Discussion in 'Sports and News' started by Azrael, Oct 9, 2012.

  1. Riptide

    Riptide Well-Known Member

    Yeah. For what he did, there should be some punishing work involved. A lot of punishing work.
     
  2. Beaker

    Beaker Active Member

    Also, Sandusky is a heinous monster, but as usual, the general "I don't give a f**k" attitude that many have regarding prison rape is disturbing. The law doesn't allow us to pick and choose who we'd like to be raped. Rape is rape.
     
  3. Riptide

    Riptide Well-Known Member

    Sure, but pardon me :)D) if I don't worry about whether he ever has a bad day in prison.
     
  4. jr/shotglass

    jr/shotglass Well-Known Member

    Meh, it doesn't matter what any of us think. He got what he got, and he'll get what he gets.
     
  5. Mark2010

    Mark2010 Active Member

    DD,

    I would submit that 30 years (at anything) is a pretty damn long time. What on earth would someone do if they ever did get out after that period of time. You're institutionalized by then.

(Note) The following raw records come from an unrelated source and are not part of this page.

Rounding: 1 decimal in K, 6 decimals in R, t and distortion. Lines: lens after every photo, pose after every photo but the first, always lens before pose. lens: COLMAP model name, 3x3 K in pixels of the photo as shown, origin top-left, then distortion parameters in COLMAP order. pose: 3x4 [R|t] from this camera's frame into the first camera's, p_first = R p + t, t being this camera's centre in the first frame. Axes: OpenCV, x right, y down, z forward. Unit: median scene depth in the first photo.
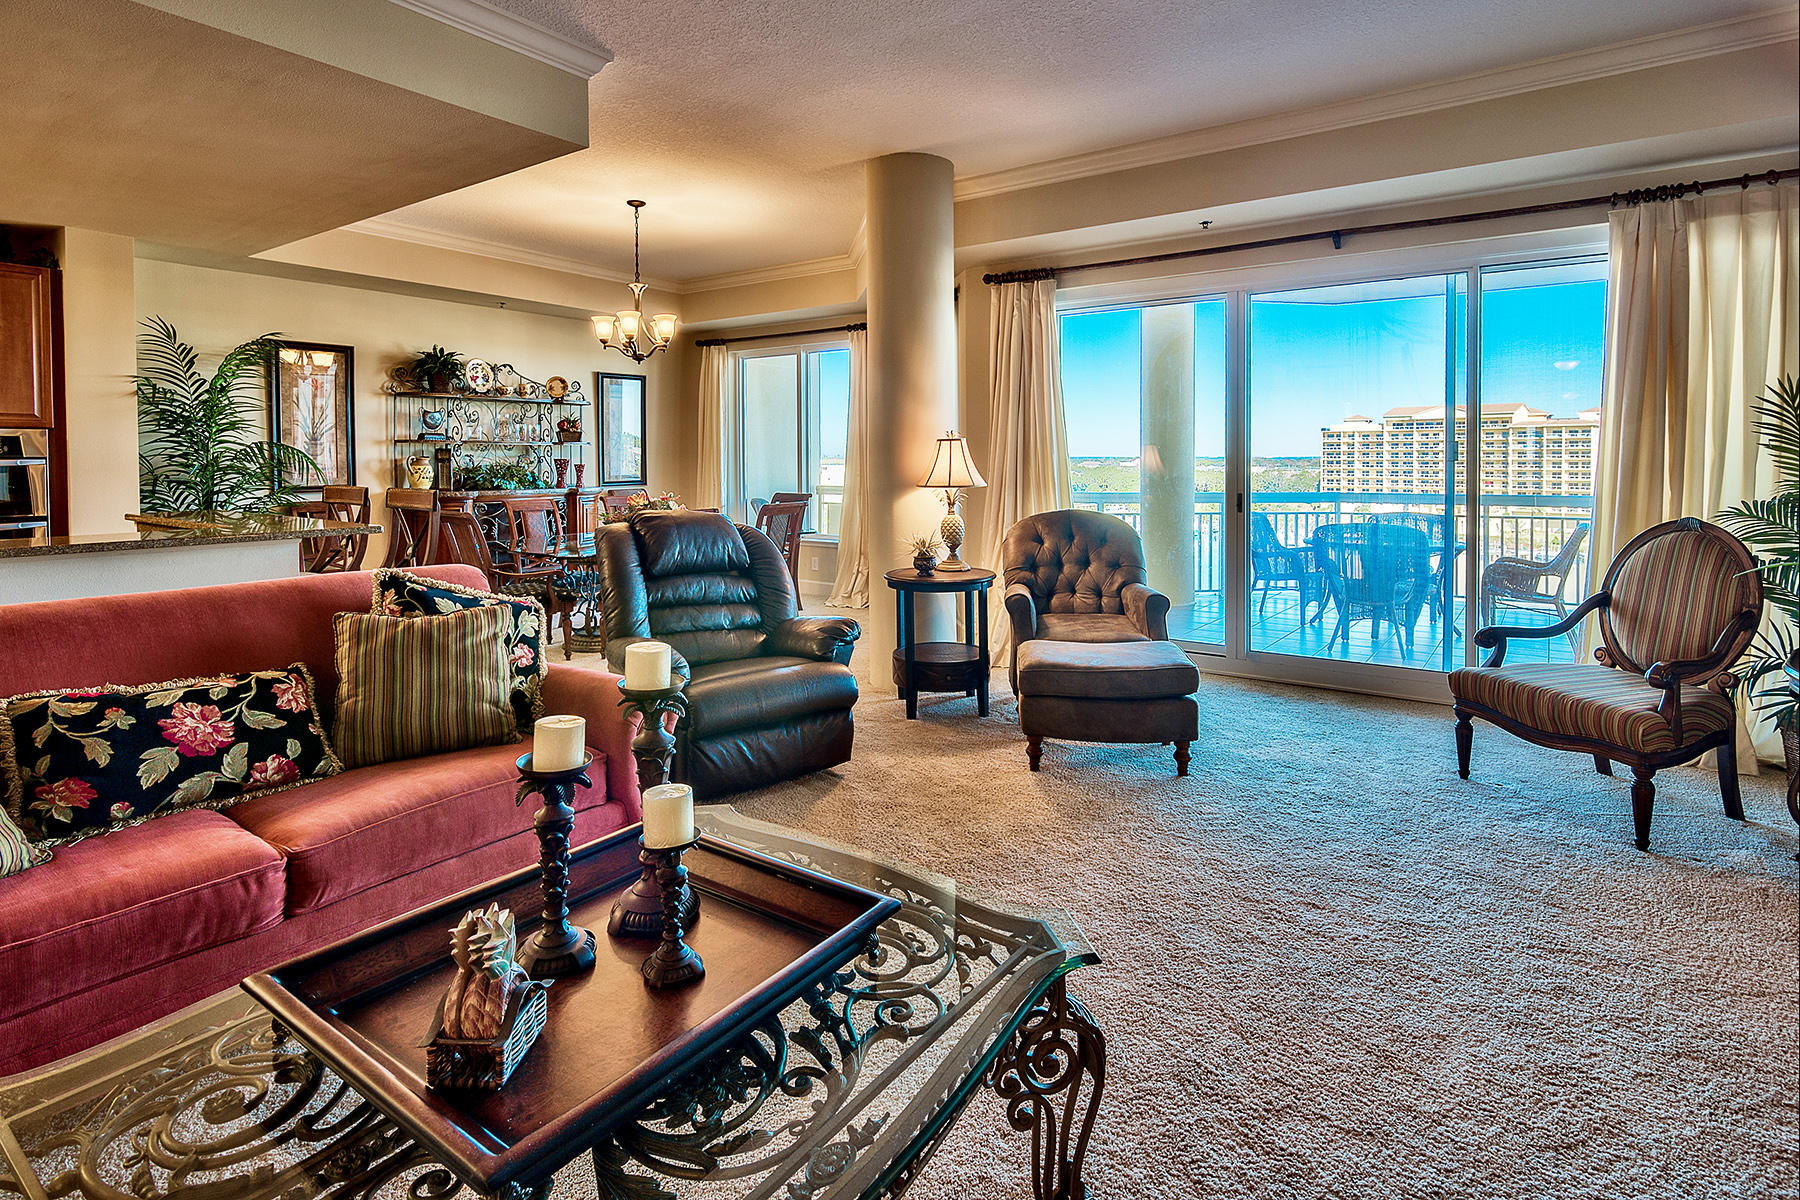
lens RADIAL K [[901.4, 0, 887.1], [0, 901.4, 503.4], [0, 0, 1]] dist [0.000437, -0.001775]
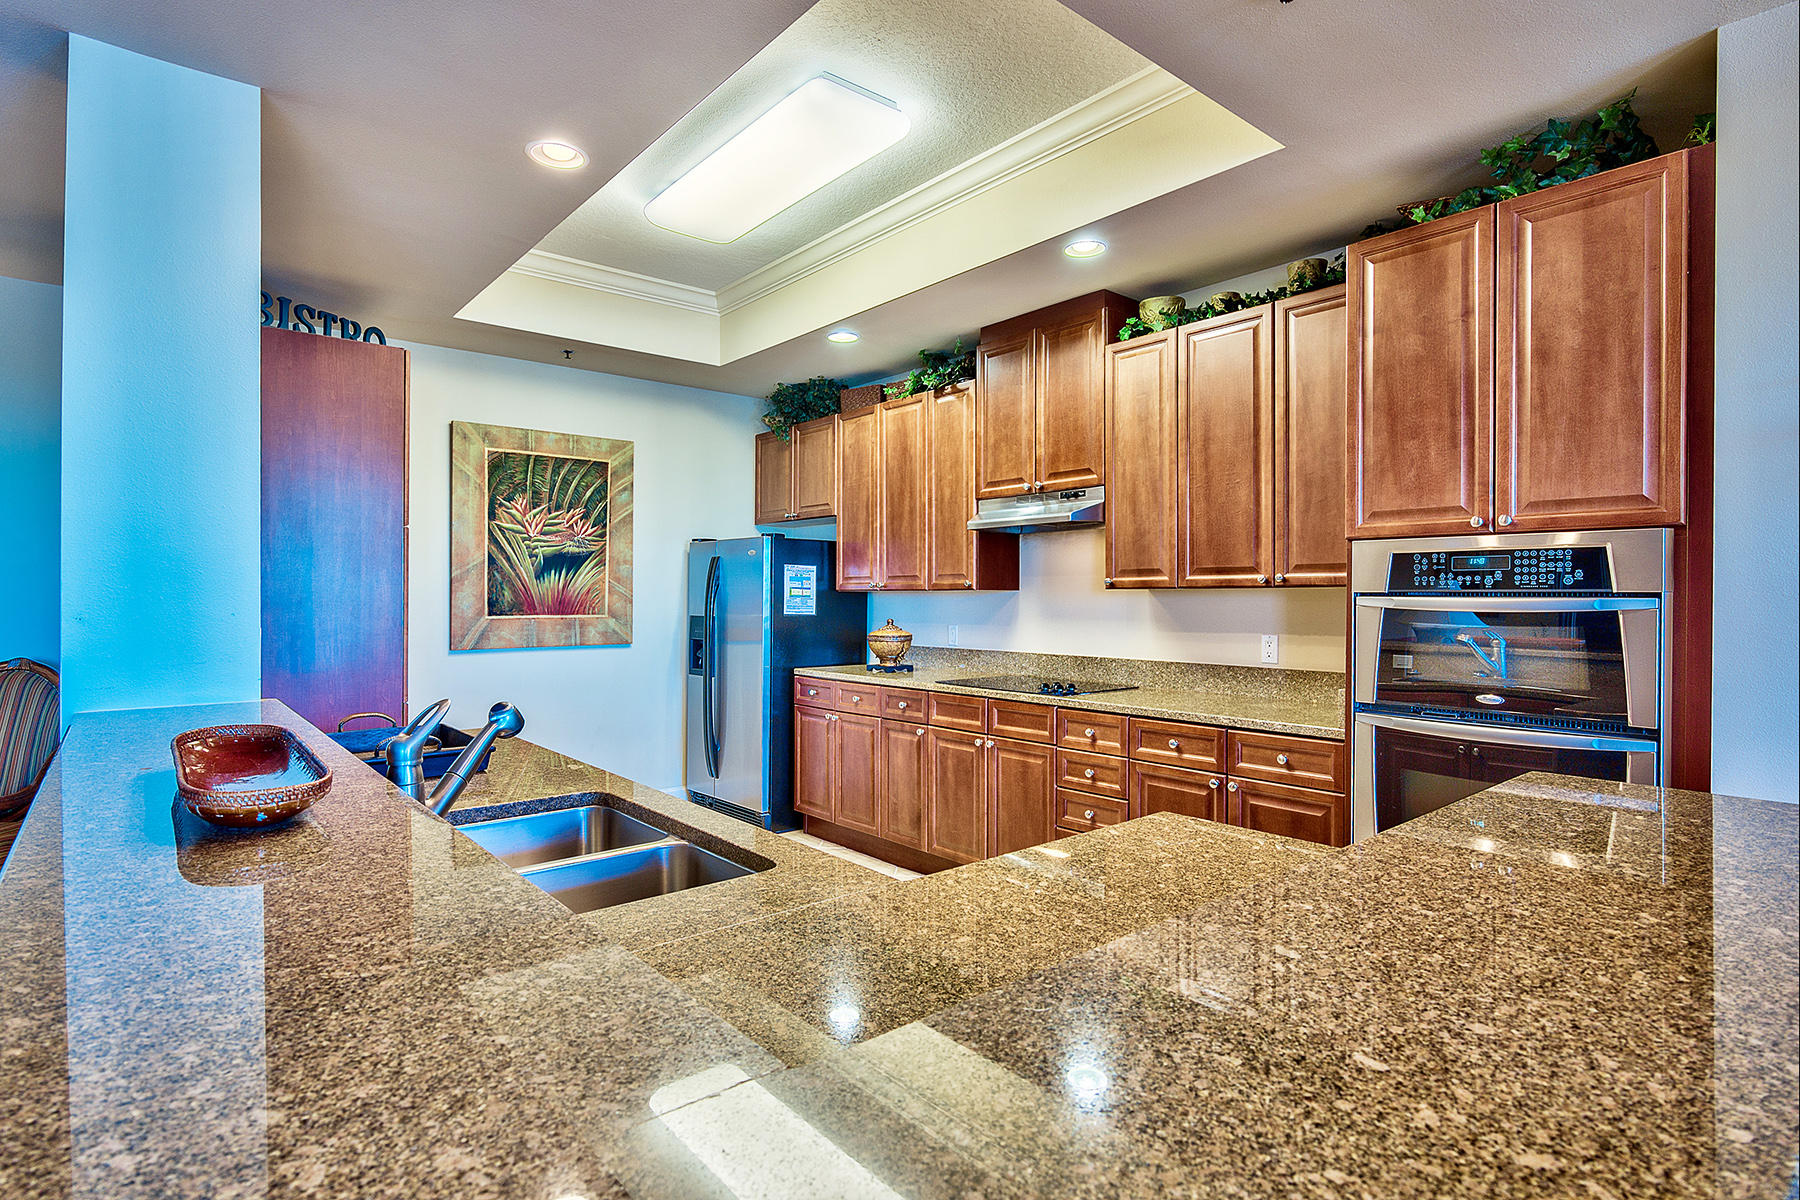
lens RADIAL K [[901.4, 0, 880.6], [0, 901.4, 583.8], [0, 0, 1]] dist [0.000437, -0.001775]
pose [[-0.243741, -0.010053, -0.969788, -0.422550], [-0.051585, 0.998665, 0.002612, -0.036888], [0.968468, 0.050663, -0.243934, 0.728196]]
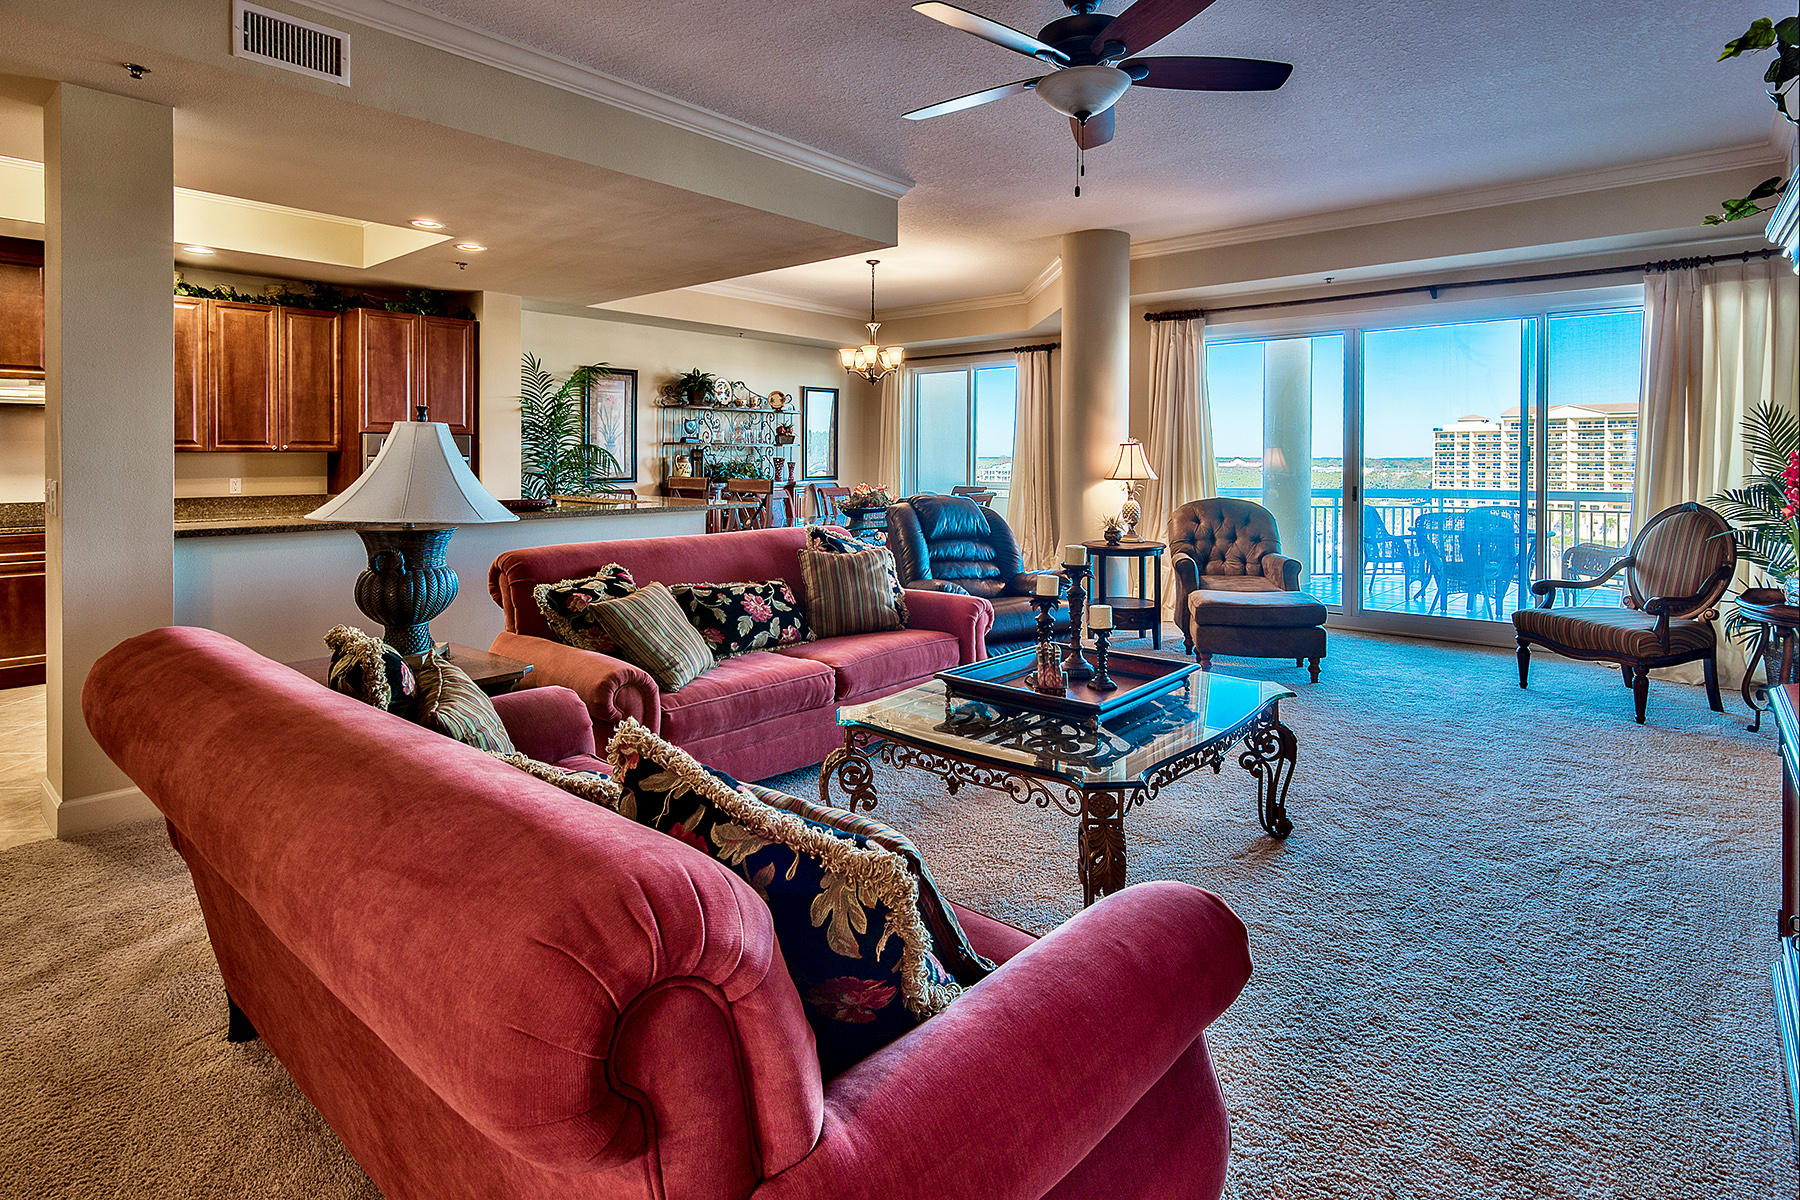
lens RADIAL K [[901.4, 0, 900.4], [0, 901.4, 497.1], [0, 0, 1]] dist [0.000437, -0.001775]
pose [[0.996326, 0.006856, -0.085370, -0.140886], [-0.007404, 0.999954, -0.006105, 0.016557], [0.085325, 0.006715, 0.996331, -0.327644]]
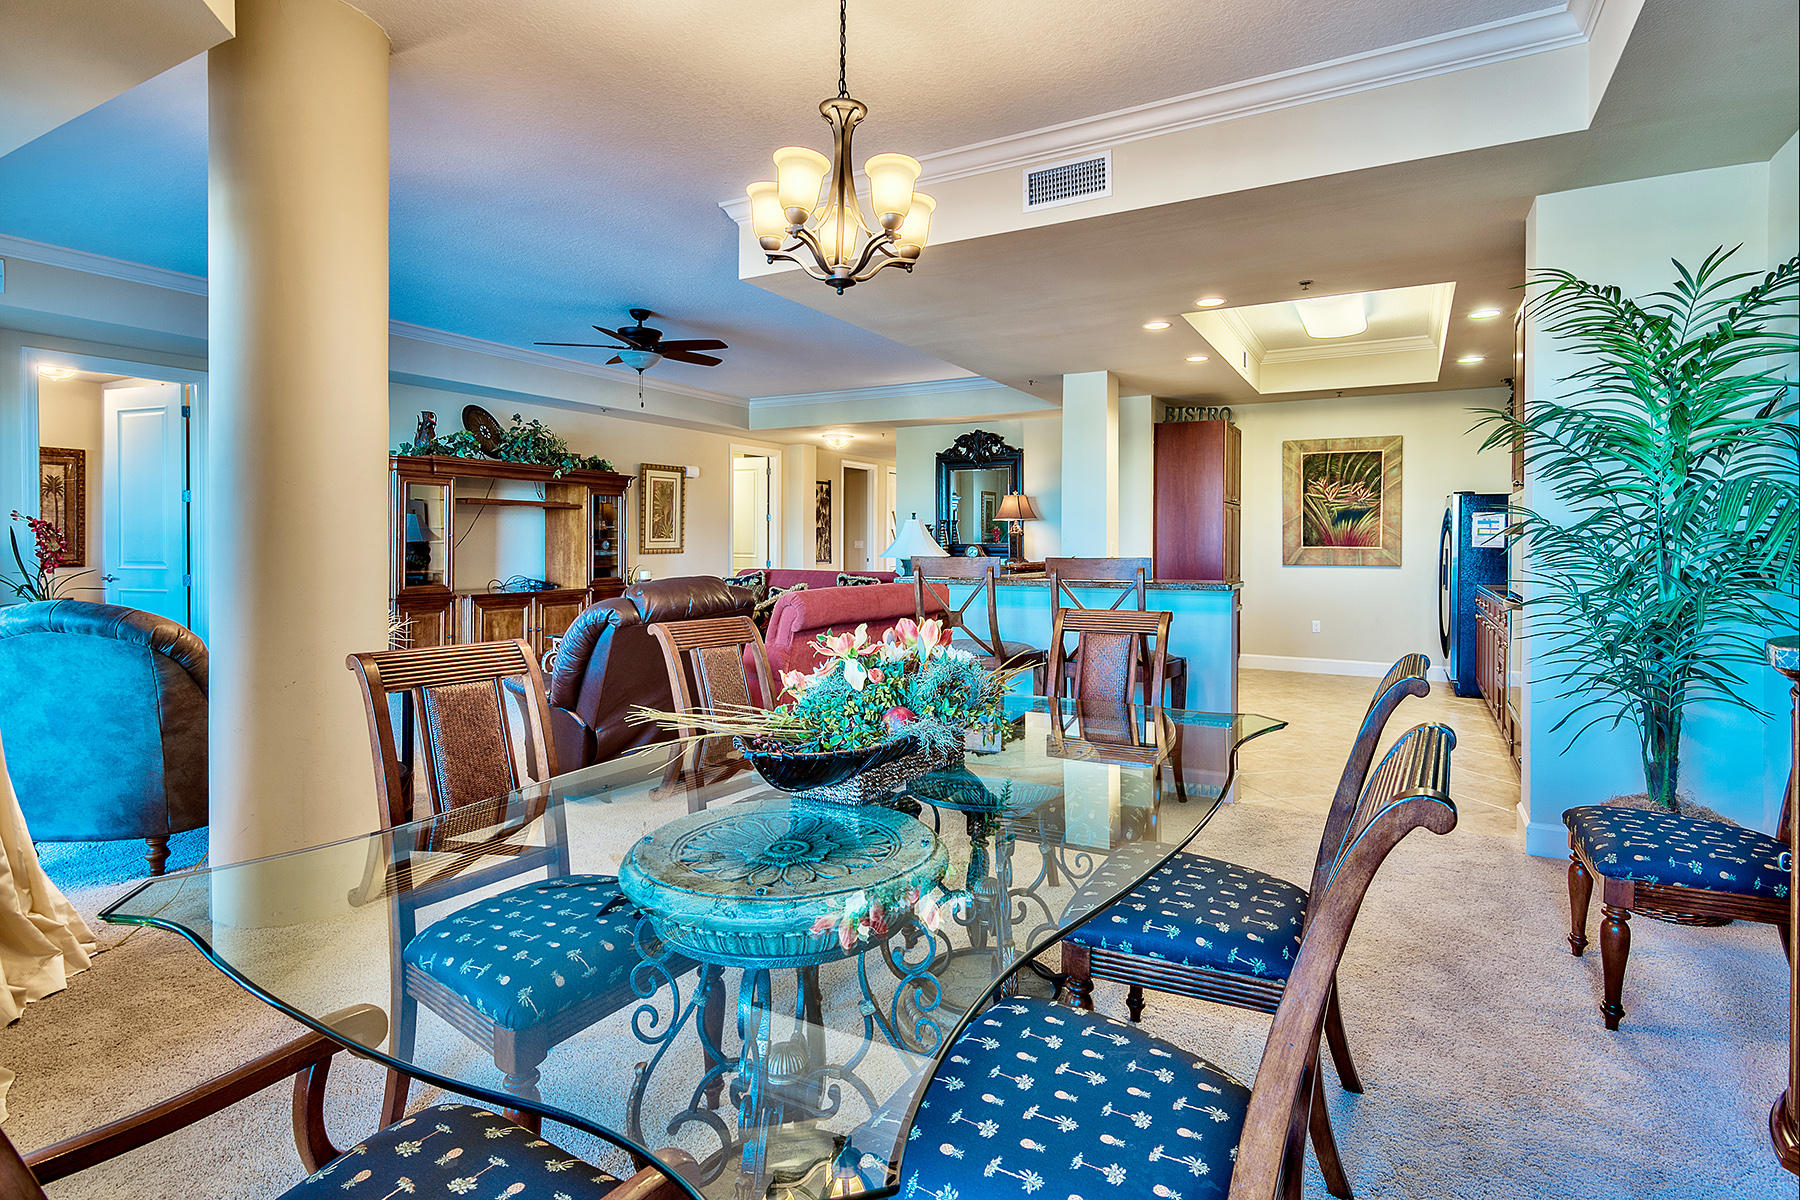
lens RADIAL K [[901.4, 0, 947.9], [0, 901.4, 547.1], [0, 0, 1]] dist [0.000437, -0.001775]
pose [[-0.989053, 0.001152, -0.147554, -0.324327], [-0.007343, 0.998347, 0.057008, -0.069527], [0.147376, 0.057468, -0.987410, 1.659594]]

    Maybe someone with a better knowledge of Pennsylvania law can tell, is it indeterminate sentencing? Where a court sets a floor and a ceiling and then a parole board picks in between based on various factors?
     
  6. dooley_womack1

    dooley_womack1 Well-Known Member

    Regarding the sentence: A sentence of hundreds of years can be used by Sandusky's lawyers as an argument for radical sentence reduction that if done before the right judge could get Sandusky fewer years than what he actually got. If your main goal in sentencing is to best make sure Sandusky doesn't die a free man, then what he got, tactically-wise, is the prudent sentence. You don't want to give skilled lawyers "cruel and unusual" as a tool at their disposal.
     
  7. Beaker

    Beaker Active Member

    That's a good point. If there was a perception that the judge's sentence was in any way vindictive, it might give some ammunition to Sandusky's appellate lawyers.
     
  8. Armchair_QB

    Armchair_QB Well-Known Member

    They've already got enough with the court's refusal to give him more time to prepare for the original trial.
     
  9. Amy

    Amy Well-Known Member

    This article provides a good summary of the applicable sentencing guidelines

    http://abcnews.go.com/US/t/story/potential-penalties-sandusky-faces-sentencing-17429440
     
  10. SoCalScribe

    SoCalScribe Member

    I think the hard part of all this for me is his total lack of acceptance of guilt. At 98 or 128 or whatever he lives to be -- and it seems sometimes that the true A-holes live forever -- he is, as Wexler said, someone who blames his victims (so, too, seems to be his wife, in my opinion, though in truth I have no idea how much she really knows).

    I hope during his remaining years/decades in a solitary cell that he comes face to face with truth.
     
  11. Beaker

    Beaker Active Member

    So, night before the sentencing, and one of Sandusky's lawyers, Karl Rominger, was out on the town drinking and chasing tail, seriously:

    http://abovethelaw.com/2012/10/jerry-sanduskys-lawyer-has-a-late-night-heart-to-heart-with-several-penn-state-students-over-beer-and-taco-bell/#more-199046
     
  12. BTExpress

    BTExpress Well-Known Member

    The human mind has an amazing ability to rationalize and shift responsibility and basically do everything it can to remain sane --- because "coming face to face with the truth" would typically push people into a mental abyss. The brain will do everything it can to avoid that.

    That's not Sandusky's failing, specifically. All humans do it. Most just don't have quite as much horror to rationalize and blame to shift as he does.